Dead letter queue for permanently failed sends

ab-002457 · sending-pipeline-infrastructure.queue-architecture.dead-letter-queue

Severity: highactive

Why it matters

When a send job exhausts its retry budget and disappears silently, every permanently failed send becomes invisible. Customer support cannot answer "did we send that?", engineers cannot distinguish a flaky network blip from a systemic ESP misconfiguration, and the business has no path to replay failed communications. CWE-391 covers insufficient logging of error conditions — a missing DLQ is the queue-layer equivalent. ISO-25010:2011 reliability.recoverability requires that a system can recover from faults; a DLQ is the prerequisite for that recovery.

Severity rationale

High because permanently failed sends are unrecoverable and unauditable without a DLQ, but the immediate user impact is delayed rather than immediate data loss.

Remediation

Set removeOnFail: false on the BullMQ queue configuration so failed jobs move to the built-in failed set instead of being deleted:

export const emailQueue = new Queue('email', {
  connection,
  defaultJobOptions: {
    attempts: 5,
    backoff: { type: 'exponential', delay: 2000 },
    removeOnComplete: { age: 86400, count: 1000 },
    removeOnFail: false
  }
})

For SQS, configure a redrive policy pointing to a DLQ with maxReceiveCount: 5. Retain at least 30 days of failed job history to satisfy audit and replay requirements.

Detection

ID: dead-letter-queue
Severity: high
What to look for: Check the queue configuration for dead letter queue (DLQ) setup. After a job exhausts all retry attempts, it should move to a dedicated DLQ rather than being silently discarded. Look for removeOnFail: false in BullMQ job options, failedJobsHistoryLength configuration, or equivalent DLQ routing in RabbitMQ (dead letter exchange) or SQS (redrive policy).
Pass criteria: Failed jobs that exhaust retry attempts are moved to a DLQ, failed queue, or dedicated error log that allows inspection and replay. The DLQ retains at least 30 days of failed job history. Failed jobs can be replayed manually. Count the number of DLQ retention and inspection mechanisms present.
Fail criteria: Jobs are silently discarded after max retries with no persistent record. There is no way to inspect which sends failed without reading application logs. Or removeOnFail: true is set, deleting failed jobs.
Skip (N/A) when: The application has no queue (synchronous sends only) — confirmed by the absence of queue libraries in package.json.
Cross-reference: The Operational Resilience (Email) Audit's monitoring-alerting category verifies that the DLQ is monitored — this check verifies that the DLQ itself exists and retains data.
Detail on fail: "BullMQ configured with removeOnFail: true — failed jobs are deleted after max retries with no recoverable record" or "No DLQ configured for SQS queue — failed messages dropped after visibility timeout expires"

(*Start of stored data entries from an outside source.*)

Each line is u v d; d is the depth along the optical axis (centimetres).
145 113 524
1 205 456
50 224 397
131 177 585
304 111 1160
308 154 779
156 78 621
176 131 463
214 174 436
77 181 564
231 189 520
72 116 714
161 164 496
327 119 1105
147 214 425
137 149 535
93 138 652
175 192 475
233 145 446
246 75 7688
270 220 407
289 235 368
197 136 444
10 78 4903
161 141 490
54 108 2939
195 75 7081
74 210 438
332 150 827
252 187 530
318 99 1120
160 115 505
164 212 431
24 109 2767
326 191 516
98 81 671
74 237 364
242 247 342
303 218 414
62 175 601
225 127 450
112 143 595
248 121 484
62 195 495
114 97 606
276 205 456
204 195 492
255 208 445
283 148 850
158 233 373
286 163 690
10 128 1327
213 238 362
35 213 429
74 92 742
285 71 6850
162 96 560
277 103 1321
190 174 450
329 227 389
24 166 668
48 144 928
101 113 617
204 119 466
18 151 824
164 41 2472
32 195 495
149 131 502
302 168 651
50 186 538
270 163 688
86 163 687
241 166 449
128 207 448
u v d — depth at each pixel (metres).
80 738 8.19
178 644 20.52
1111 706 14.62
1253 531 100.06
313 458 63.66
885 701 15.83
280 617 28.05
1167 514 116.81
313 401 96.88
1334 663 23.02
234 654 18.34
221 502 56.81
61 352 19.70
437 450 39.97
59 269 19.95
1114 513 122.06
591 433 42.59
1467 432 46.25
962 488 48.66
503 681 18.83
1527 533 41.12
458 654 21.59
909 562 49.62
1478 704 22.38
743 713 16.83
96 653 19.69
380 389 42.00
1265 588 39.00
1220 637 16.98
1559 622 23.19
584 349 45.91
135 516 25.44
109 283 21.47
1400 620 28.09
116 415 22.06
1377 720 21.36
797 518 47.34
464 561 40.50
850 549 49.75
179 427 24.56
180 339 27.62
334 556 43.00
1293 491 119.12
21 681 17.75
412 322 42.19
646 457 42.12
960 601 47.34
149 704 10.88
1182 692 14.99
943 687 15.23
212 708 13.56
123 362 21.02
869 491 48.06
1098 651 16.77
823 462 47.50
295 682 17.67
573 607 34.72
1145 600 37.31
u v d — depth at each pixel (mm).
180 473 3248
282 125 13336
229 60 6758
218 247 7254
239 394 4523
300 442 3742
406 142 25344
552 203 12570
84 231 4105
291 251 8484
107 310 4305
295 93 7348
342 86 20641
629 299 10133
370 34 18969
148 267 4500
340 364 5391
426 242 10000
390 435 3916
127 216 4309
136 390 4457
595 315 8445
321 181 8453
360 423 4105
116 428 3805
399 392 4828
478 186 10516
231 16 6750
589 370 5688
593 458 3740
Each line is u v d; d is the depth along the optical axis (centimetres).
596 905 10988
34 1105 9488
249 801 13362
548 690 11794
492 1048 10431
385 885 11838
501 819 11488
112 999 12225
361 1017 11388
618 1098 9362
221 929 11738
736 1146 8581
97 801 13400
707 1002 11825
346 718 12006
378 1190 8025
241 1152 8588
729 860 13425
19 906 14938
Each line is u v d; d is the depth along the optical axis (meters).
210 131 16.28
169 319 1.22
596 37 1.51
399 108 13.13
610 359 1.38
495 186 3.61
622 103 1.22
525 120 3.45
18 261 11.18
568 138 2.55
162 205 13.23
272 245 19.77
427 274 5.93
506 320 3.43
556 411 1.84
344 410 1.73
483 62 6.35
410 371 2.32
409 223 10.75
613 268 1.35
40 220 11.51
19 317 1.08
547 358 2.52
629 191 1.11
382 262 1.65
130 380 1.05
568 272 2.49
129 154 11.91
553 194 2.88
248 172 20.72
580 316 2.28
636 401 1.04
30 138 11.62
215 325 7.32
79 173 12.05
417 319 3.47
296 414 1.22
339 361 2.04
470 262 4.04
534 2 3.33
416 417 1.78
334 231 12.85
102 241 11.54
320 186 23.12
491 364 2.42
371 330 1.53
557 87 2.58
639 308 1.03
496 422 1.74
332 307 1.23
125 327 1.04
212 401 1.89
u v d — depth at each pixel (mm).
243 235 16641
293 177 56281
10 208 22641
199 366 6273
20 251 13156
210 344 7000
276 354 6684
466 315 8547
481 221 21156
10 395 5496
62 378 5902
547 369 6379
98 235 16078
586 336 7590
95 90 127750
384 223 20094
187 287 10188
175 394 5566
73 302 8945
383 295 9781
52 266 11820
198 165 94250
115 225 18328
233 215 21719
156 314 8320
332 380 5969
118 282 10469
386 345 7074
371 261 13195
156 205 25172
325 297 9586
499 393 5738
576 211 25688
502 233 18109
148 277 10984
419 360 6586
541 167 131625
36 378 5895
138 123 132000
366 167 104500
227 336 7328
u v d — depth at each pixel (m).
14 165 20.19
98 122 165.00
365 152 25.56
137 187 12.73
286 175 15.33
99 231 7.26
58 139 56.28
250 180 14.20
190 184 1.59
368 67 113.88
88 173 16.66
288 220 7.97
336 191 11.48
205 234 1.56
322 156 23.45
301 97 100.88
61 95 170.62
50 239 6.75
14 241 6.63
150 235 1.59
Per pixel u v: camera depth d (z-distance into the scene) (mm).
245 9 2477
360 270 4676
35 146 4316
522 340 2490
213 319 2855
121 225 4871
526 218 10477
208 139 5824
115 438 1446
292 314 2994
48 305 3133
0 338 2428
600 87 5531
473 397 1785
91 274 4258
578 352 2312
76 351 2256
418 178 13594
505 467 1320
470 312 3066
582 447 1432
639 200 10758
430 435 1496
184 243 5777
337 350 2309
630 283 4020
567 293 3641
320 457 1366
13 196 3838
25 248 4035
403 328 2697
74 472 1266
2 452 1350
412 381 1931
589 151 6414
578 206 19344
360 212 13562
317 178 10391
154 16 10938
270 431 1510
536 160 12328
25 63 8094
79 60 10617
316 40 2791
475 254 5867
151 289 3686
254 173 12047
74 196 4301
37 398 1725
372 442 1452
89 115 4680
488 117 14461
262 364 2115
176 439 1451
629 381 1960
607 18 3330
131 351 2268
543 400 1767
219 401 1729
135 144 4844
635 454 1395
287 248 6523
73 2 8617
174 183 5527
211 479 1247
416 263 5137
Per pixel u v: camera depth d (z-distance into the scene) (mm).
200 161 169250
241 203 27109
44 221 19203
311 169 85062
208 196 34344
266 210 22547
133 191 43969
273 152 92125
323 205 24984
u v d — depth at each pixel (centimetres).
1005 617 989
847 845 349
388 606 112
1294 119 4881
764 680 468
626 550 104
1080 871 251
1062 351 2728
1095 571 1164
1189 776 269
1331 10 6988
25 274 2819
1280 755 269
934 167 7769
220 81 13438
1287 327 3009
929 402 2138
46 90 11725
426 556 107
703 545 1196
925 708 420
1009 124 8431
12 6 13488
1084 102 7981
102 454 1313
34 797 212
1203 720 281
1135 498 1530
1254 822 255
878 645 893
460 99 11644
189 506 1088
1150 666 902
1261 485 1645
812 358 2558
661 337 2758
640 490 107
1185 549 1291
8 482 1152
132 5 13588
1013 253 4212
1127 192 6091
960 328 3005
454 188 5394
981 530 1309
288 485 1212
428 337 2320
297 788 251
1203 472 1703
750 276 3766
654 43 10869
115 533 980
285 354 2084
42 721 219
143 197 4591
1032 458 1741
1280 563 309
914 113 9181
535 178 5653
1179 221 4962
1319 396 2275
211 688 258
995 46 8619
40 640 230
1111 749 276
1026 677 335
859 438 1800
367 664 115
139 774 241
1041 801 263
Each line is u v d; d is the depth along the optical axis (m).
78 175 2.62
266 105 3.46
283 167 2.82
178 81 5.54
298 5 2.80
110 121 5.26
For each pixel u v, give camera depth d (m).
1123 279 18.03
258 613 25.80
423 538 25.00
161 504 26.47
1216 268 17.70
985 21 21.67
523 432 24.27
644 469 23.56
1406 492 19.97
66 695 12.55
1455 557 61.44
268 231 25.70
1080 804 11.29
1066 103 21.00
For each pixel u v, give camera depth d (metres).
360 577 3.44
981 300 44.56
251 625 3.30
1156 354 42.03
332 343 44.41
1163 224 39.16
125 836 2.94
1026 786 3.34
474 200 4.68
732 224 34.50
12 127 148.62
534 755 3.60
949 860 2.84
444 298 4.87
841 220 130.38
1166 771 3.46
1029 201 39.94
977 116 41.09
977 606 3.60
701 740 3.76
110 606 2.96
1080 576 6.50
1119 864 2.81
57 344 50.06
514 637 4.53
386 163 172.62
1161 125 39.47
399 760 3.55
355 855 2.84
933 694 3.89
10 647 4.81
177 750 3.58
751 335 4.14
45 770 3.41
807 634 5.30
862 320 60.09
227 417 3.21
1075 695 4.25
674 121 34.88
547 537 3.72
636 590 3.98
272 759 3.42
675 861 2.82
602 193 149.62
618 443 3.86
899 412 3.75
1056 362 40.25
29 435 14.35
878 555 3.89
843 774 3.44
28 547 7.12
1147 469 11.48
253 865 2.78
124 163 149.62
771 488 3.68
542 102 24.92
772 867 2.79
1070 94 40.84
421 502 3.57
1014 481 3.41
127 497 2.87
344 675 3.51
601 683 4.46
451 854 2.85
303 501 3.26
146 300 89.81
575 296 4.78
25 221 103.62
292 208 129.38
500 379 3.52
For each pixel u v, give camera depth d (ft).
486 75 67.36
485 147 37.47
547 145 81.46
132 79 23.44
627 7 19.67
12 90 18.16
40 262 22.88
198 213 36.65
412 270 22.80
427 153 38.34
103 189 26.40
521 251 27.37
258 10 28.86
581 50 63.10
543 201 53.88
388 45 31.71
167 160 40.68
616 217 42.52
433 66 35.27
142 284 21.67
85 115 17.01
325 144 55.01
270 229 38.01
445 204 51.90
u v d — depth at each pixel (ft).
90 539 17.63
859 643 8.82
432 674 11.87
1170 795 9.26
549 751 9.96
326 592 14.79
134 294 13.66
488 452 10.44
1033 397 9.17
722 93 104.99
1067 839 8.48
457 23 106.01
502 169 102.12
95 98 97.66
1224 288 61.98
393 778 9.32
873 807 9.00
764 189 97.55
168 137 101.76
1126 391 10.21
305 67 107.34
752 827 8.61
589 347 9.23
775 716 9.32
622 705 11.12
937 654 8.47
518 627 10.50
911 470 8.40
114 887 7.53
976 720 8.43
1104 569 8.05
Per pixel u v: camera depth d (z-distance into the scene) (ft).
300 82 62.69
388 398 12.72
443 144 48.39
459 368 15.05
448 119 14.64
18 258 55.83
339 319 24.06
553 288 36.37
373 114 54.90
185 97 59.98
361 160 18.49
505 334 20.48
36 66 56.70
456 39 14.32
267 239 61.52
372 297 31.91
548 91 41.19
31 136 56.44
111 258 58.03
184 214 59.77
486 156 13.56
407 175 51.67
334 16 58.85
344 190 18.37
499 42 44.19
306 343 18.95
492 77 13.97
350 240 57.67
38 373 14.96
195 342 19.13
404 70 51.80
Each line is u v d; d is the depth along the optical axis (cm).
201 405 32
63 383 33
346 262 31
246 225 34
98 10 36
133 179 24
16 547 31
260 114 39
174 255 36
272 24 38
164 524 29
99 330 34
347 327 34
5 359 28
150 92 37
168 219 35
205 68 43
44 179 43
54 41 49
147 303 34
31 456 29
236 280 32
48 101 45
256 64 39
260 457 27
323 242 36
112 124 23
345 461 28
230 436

Remediation: Configure BullMQ to retain failed jobs and optionally route them to a separate queue:

// Keep failed jobs for 30 days, max 10,000 entries
export const emailQueue = new Queue('email', {
  connection,
  defaultJobOptions: {
    attempts: 5,
    backoff: { type: 'exponential', delay: 2000 },
    removeOnComplete: { age: 86400, count: 1000 },
    removeOnFail: false // retain failed jobs
  }
})

// Inspect failed jobs
const failed = await emailQueue.getFailed()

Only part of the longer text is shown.